= Aim of the exercise =
Find the word "LIST" in the data below and copy each line that holds it.

*-*-*

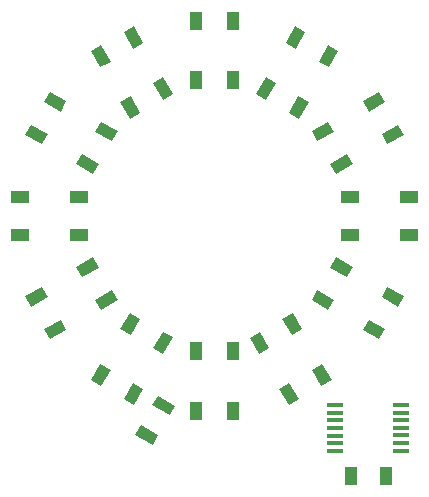
<source format=gtp>
G04 #@! TF.FileFunction,Paste,Top*
%FSLAX46Y46*%
G04 Gerber Fmt 4.6, Leading zero omitted, Abs format (unit mm)*
G04 Created by KiCad (PCBNEW 4.0.2-stable) date 01.05.2016 06:04:37*
%MOMM*%
G01*
G04 APERTURE LIST*
%ADD10C,0.100000*%
%ADD11R,1.000000X1.600000*%
%ADD12R,1.397000X0.431800*%
%ADD13R,1.600000X1.000000*%
G04 APERTURE END LIST*
D10*
G36*
X114642244Y-93968654D02*
X114142244Y-93102628D01*
X115527884Y-92302628D01*
X116027884Y-93168654D01*
X114642244Y-93968654D01*
X114642244Y-93968654D01*
G37*
G36*
X113042244Y-91197372D02*
X112542244Y-90331346D01*
X113927884Y-89531346D01*
X114427884Y-90397372D01*
X113042244Y-91197372D01*
X113042244Y-91197372D01*
G37*
G36*
X110312116Y-96468654D02*
X109812116Y-95602628D01*
X111197756Y-94802628D01*
X111697756Y-95668654D01*
X110312116Y-96468654D01*
X110312116Y-96468654D01*
G37*
G36*
X108712116Y-93697372D02*
X108212116Y-92831346D01*
X109597756Y-92031346D01*
X110097756Y-92897372D01*
X108712116Y-93697372D01*
X108712116Y-93697372D01*
G37*
D11*
X114517300Y-122019060D03*
X111517300Y-122019060D03*
D12*
X115783360Y-119908320D03*
X115783360Y-119273320D03*
X115783360Y-118612920D03*
X115783360Y-117977920D03*
X115783360Y-117317520D03*
X115783360Y-116669820D03*
X115783360Y-116022120D03*
X110195360Y-116022120D03*
X110195360Y-116669820D03*
X110195360Y-117317520D03*
X110195360Y-117977920D03*
X110195360Y-118625620D03*
X110195360Y-119273320D03*
X110195360Y-119921020D03*
D10*
G36*
X94754182Y-119393048D02*
X93281938Y-118543048D01*
X93731938Y-117763626D01*
X95204182Y-118613626D01*
X94754182Y-119393048D01*
X94754182Y-119393048D01*
G37*
G36*
X96204182Y-116881574D02*
X94731938Y-116031574D01*
X95181938Y-115252152D01*
X96654182Y-116102152D01*
X96204182Y-116881574D01*
X96204182Y-116881574D01*
G37*
D13*
X116500000Y-101600000D03*
X116500000Y-98400000D03*
X111500000Y-101600000D03*
X111500000Y-98400000D03*
D10*
G36*
X112542244Y-109668654D02*
X113042244Y-108802628D01*
X114427884Y-109602628D01*
X113927884Y-110468654D01*
X112542244Y-109668654D01*
X112542244Y-109668654D01*
G37*
G36*
X114142244Y-106897372D02*
X114642244Y-106031346D01*
X116027884Y-106831346D01*
X115527884Y-107697372D01*
X114142244Y-106897372D01*
X114142244Y-106897372D01*
G37*
G36*
X108212116Y-107168654D02*
X108712116Y-106302628D01*
X110097756Y-107102628D01*
X109597756Y-107968654D01*
X108212116Y-107168654D01*
X108212116Y-107168654D01*
G37*
G36*
X109812116Y-104397372D02*
X110312116Y-103531346D01*
X111697756Y-104331346D01*
X111197756Y-105197372D01*
X109812116Y-104397372D01*
X109812116Y-104397372D01*
G37*
G36*
X105469025Y-114651428D02*
X106335051Y-114151428D01*
X107135051Y-115537068D01*
X106269025Y-116037068D01*
X105469025Y-114651428D01*
X105469025Y-114651428D01*
G37*
G36*
X108240307Y-113051428D02*
X109106333Y-112551428D01*
X109906333Y-113937068D01*
X109040307Y-114437068D01*
X108240307Y-113051428D01*
X108240307Y-113051428D01*
G37*
G36*
X102969025Y-110321300D02*
X103835051Y-109821300D01*
X104635051Y-111206940D01*
X103769025Y-111706940D01*
X102969025Y-110321300D01*
X102969025Y-110321300D01*
G37*
G36*
X105740307Y-108721300D02*
X106606333Y-108221300D01*
X107406333Y-109606940D01*
X106540307Y-110106940D01*
X105740307Y-108721300D01*
X105740307Y-108721300D01*
G37*
D11*
X98400000Y-116500000D03*
X101600000Y-116500000D03*
X98400000Y-111500000D03*
X101600000Y-111500000D03*
D10*
G36*
X90331346Y-112542244D02*
X91197372Y-113042244D01*
X90397372Y-114427884D01*
X89531346Y-113927884D01*
X90331346Y-112542244D01*
X90331346Y-112542244D01*
G37*
G36*
X93102628Y-114142244D02*
X93968654Y-114642244D01*
X93168654Y-116027884D01*
X92302628Y-115527884D01*
X93102628Y-114142244D01*
X93102628Y-114142244D01*
G37*
G36*
X92831346Y-108212116D02*
X93697372Y-108712116D01*
X92897372Y-110097756D01*
X92031346Y-109597756D01*
X92831346Y-108212116D01*
X92831346Y-108212116D01*
G37*
G36*
X95602628Y-109812116D02*
X96468654Y-110312116D01*
X95668654Y-111697756D01*
X94802628Y-111197756D01*
X95602628Y-109812116D01*
X95602628Y-109812116D01*
G37*
G36*
X85357756Y-106031346D02*
X85857756Y-106897372D01*
X84472116Y-107697372D01*
X83972116Y-106831346D01*
X85357756Y-106031346D01*
X85357756Y-106031346D01*
G37*
G36*
X86957756Y-108802628D02*
X87457756Y-109668654D01*
X86072116Y-110468654D01*
X85572116Y-109602628D01*
X86957756Y-108802628D01*
X86957756Y-108802628D01*
G37*
G36*
X89687884Y-103531346D02*
X90187884Y-104397372D01*
X88802244Y-105197372D01*
X88302244Y-104331346D01*
X89687884Y-103531346D01*
X89687884Y-103531346D01*
G37*
G36*
X91287884Y-106302628D02*
X91787884Y-107168654D01*
X90402244Y-107968654D01*
X89902244Y-107102628D01*
X91287884Y-106302628D01*
X91287884Y-106302628D01*
G37*
D13*
X83500000Y-98400000D03*
X83500000Y-101600000D03*
X88500000Y-98400000D03*
X88500000Y-101600000D03*
D10*
G36*
X87457756Y-90331346D02*
X86957756Y-91197372D01*
X85572116Y-90397372D01*
X86072116Y-89531346D01*
X87457756Y-90331346D01*
X87457756Y-90331346D01*
G37*
G36*
X85857756Y-93102628D02*
X85357756Y-93968654D01*
X83972116Y-93168654D01*
X84472116Y-92302628D01*
X85857756Y-93102628D01*
X85857756Y-93102628D01*
G37*
G36*
X91787884Y-92831346D02*
X91287884Y-93697372D01*
X89902244Y-92897372D01*
X90402244Y-92031346D01*
X91787884Y-92831346D01*
X91787884Y-92831346D01*
G37*
G36*
X90187884Y-95602628D02*
X89687884Y-96468654D01*
X88302244Y-95668654D01*
X88802244Y-94802628D01*
X90187884Y-95602628D01*
X90187884Y-95602628D01*
G37*
G36*
X93968654Y-85357756D02*
X93102628Y-85857756D01*
X92302628Y-84472116D01*
X93168654Y-83972116D01*
X93968654Y-85357756D01*
X93968654Y-85357756D01*
G37*
G36*
X91197372Y-86957756D02*
X90331346Y-87457756D01*
X89531346Y-86072116D01*
X90397372Y-85572116D01*
X91197372Y-86957756D01*
X91197372Y-86957756D01*
G37*
G36*
X96468654Y-89687884D02*
X95602628Y-90187884D01*
X94802628Y-88802244D01*
X95668654Y-88302244D01*
X96468654Y-89687884D01*
X96468654Y-89687884D01*
G37*
G36*
X93697372Y-91287884D02*
X92831346Y-91787884D01*
X92031346Y-90402244D01*
X92897372Y-89902244D01*
X93697372Y-91287884D01*
X93697372Y-91287884D01*
G37*
D11*
X101600000Y-83500000D03*
X98400000Y-83500000D03*
X101600000Y-88500000D03*
X98400000Y-88500000D03*
D10*
G36*
X109668654Y-87457756D02*
X108802628Y-86957756D01*
X109602628Y-85572116D01*
X110468654Y-86072116D01*
X109668654Y-87457756D01*
X109668654Y-87457756D01*
G37*
G36*
X106897372Y-85857756D02*
X106031346Y-85357756D01*
X106831346Y-83972116D01*
X107697372Y-84472116D01*
X106897372Y-85857756D01*
X106897372Y-85857756D01*
G37*
G36*
X107168654Y-91787884D02*
X106302628Y-91287884D01*
X107102628Y-89902244D01*
X107968654Y-90402244D01*
X107168654Y-91787884D01*
X107168654Y-91787884D01*
G37*
G36*
X104397372Y-90187884D02*
X103531346Y-89687884D01*
X104331346Y-88302244D01*
X105197372Y-88802244D01*
X104397372Y-90187884D01*
X104397372Y-90187884D01*
G37*
M02*

</source>
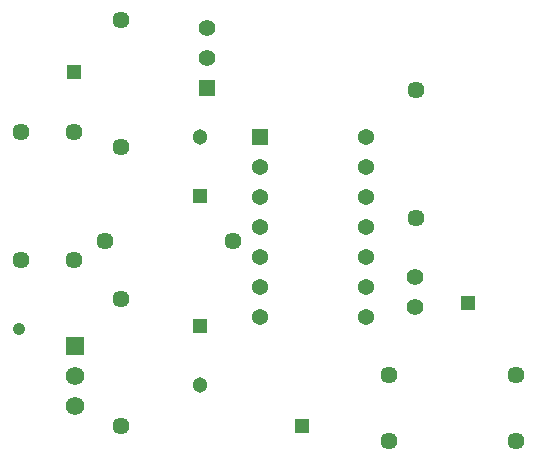
<source format=gbr>
G04*
G04 #@! TF.GenerationSoftware,Altium Limited,Altium Designer,24.7.2 (38)*
G04*
G04 Layer_Color=16711935*
%FSLAX44Y44*%
%MOMM*%
G71*
G04*
G04 #@! TF.SameCoordinates,DA7644E0-93A3-41EC-BC17-E7A0BFE8D910*
G04*
G04*
G04 #@! TF.FilePolarity,Negative*
G04*
G01*
G75*
%ADD16R,1.4032X1.4032*%
%ADD17C,1.4032*%
%ADD18R,1.3032X1.3032*%
%ADD19C,1.3032*%
%ADD20R,1.2132X1.2132*%
%ADD21C,1.4432*%
%ADD22R,1.3732X1.3732*%
%ADD23C,1.3732*%
%ADD24R,1.5732X1.5732*%
%ADD25C,1.5732*%
%ADD26C,1.4212*%
%ADD27C,1.0617*%
D16*
X182195Y320115D02*
D03*
D17*
Y345515D02*
D03*
Y370915D02*
D03*
D18*
X176022Y228910D02*
D03*
Y118472D02*
D03*
D19*
Y278910D02*
D03*
Y68472D02*
D03*
D20*
X262248Y34283D02*
D03*
X403384Y138462D02*
D03*
X69955Y333731D02*
D03*
D21*
X444156Y21755D02*
D03*
X336056D02*
D03*
Y77635D02*
D03*
X444156D02*
D03*
X359032Y318208D02*
D03*
Y210108D02*
D03*
X109713Y378203D02*
D03*
Y270103D02*
D03*
X69531Y174706D02*
D03*
Y282806D02*
D03*
X25081Y174706D02*
D03*
Y282806D02*
D03*
X204010Y190485D02*
D03*
X95910D02*
D03*
X109713Y141983D02*
D03*
Y33883D02*
D03*
D22*
X226822Y278892D02*
D03*
D23*
Y253492D02*
D03*
Y228092D02*
D03*
Y202692D02*
D03*
Y177292D02*
D03*
Y151892D02*
D03*
Y126492D02*
D03*
X316992D02*
D03*
Y151892D02*
D03*
Y177292D02*
D03*
Y202692D02*
D03*
Y228092D02*
D03*
Y253492D02*
D03*
Y278892D02*
D03*
D24*
X70590Y102056D02*
D03*
D25*
Y76656D02*
D03*
Y51256D02*
D03*
D26*
X358282Y134943D02*
D03*
Y160343D02*
D03*
D27*
X23114Y116078D02*
D03*
M02*

</source>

*-*-*

= Exercise solution =
G04 APERTURE LIST*
G04 APERTURE END LIST*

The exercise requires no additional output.